Exercise requirements – Copy the lines below word for word, leaving out the pictures.

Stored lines
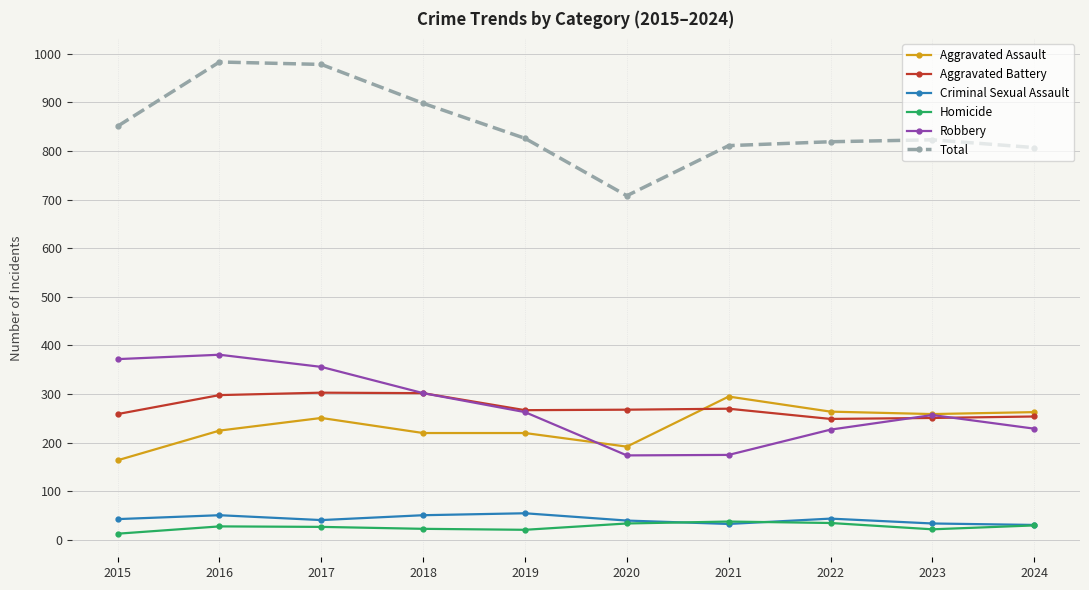

Is the value of Criminal Sexual Assault at 2020 greater than the value of Homicide at 2019?

Yes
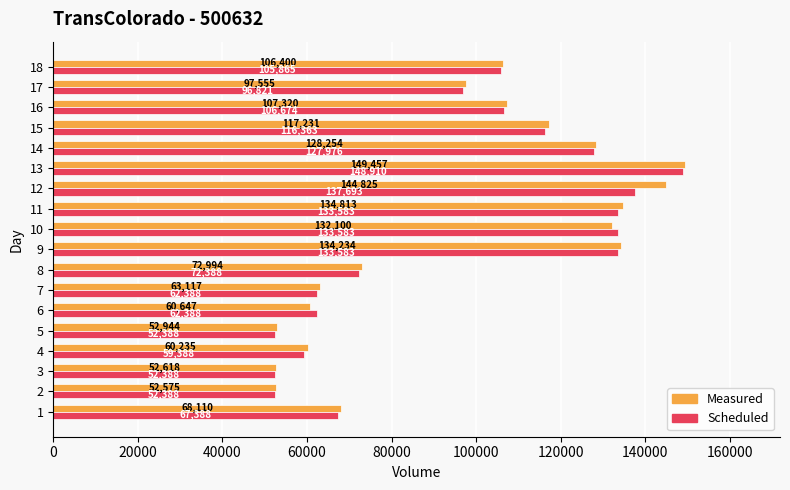

At which label does Scheduled reach its peak?

13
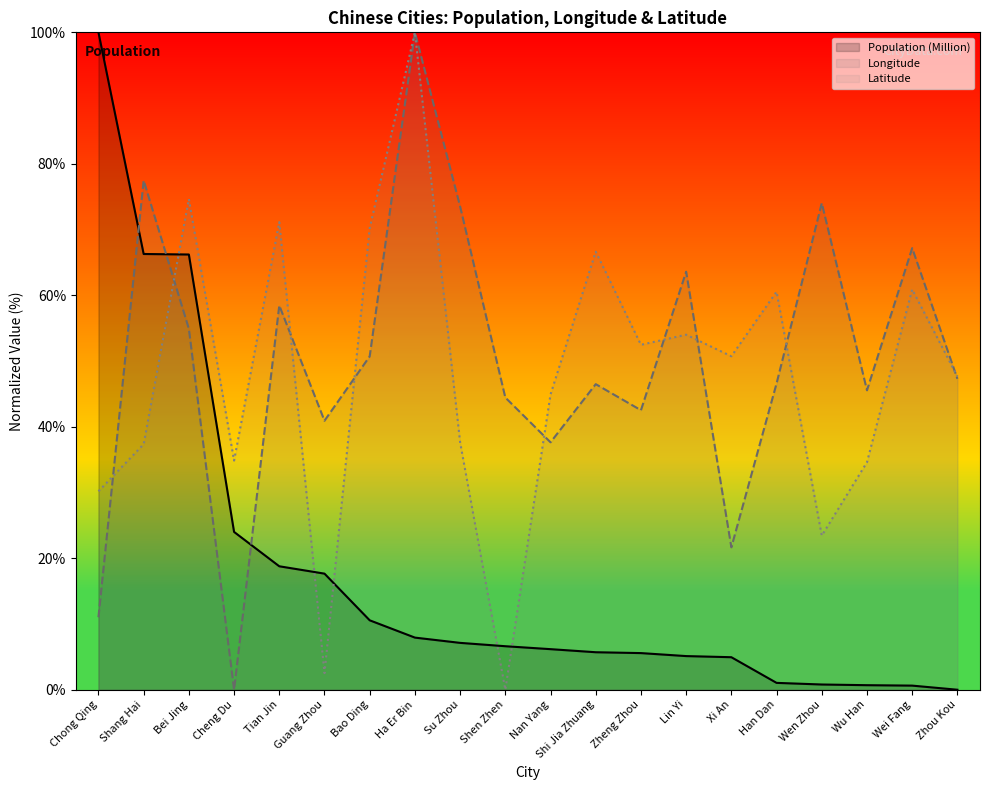

How many lines are shown in the chart?

3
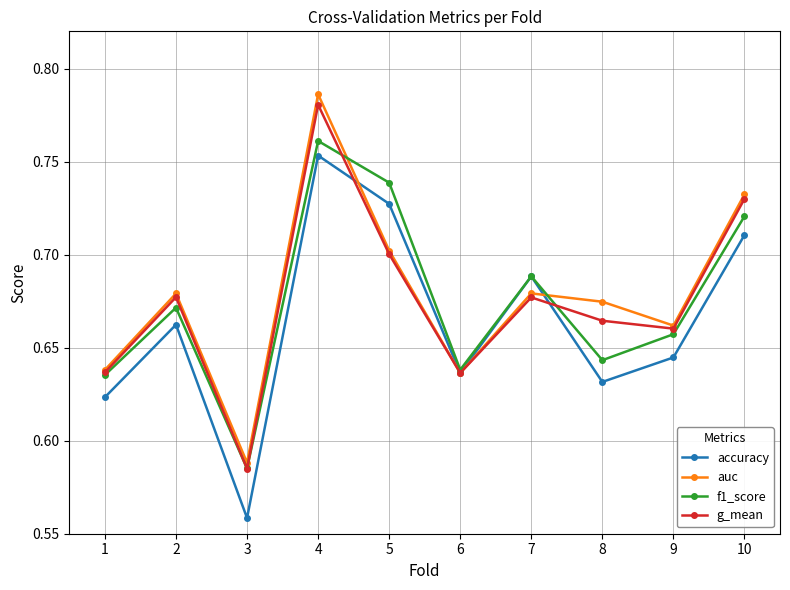

Is it true that f1_score equals 0.2 at 9?

False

Written response –
Is the value of Criminal Sexual Assault at 2020 greater than the value of Homicide at 2019?

Yes

At which label does Scheduled reach its peak?

13

How many lines are shown in the chart?

3

Is it true that f1_score equals 0.2 at 9?

False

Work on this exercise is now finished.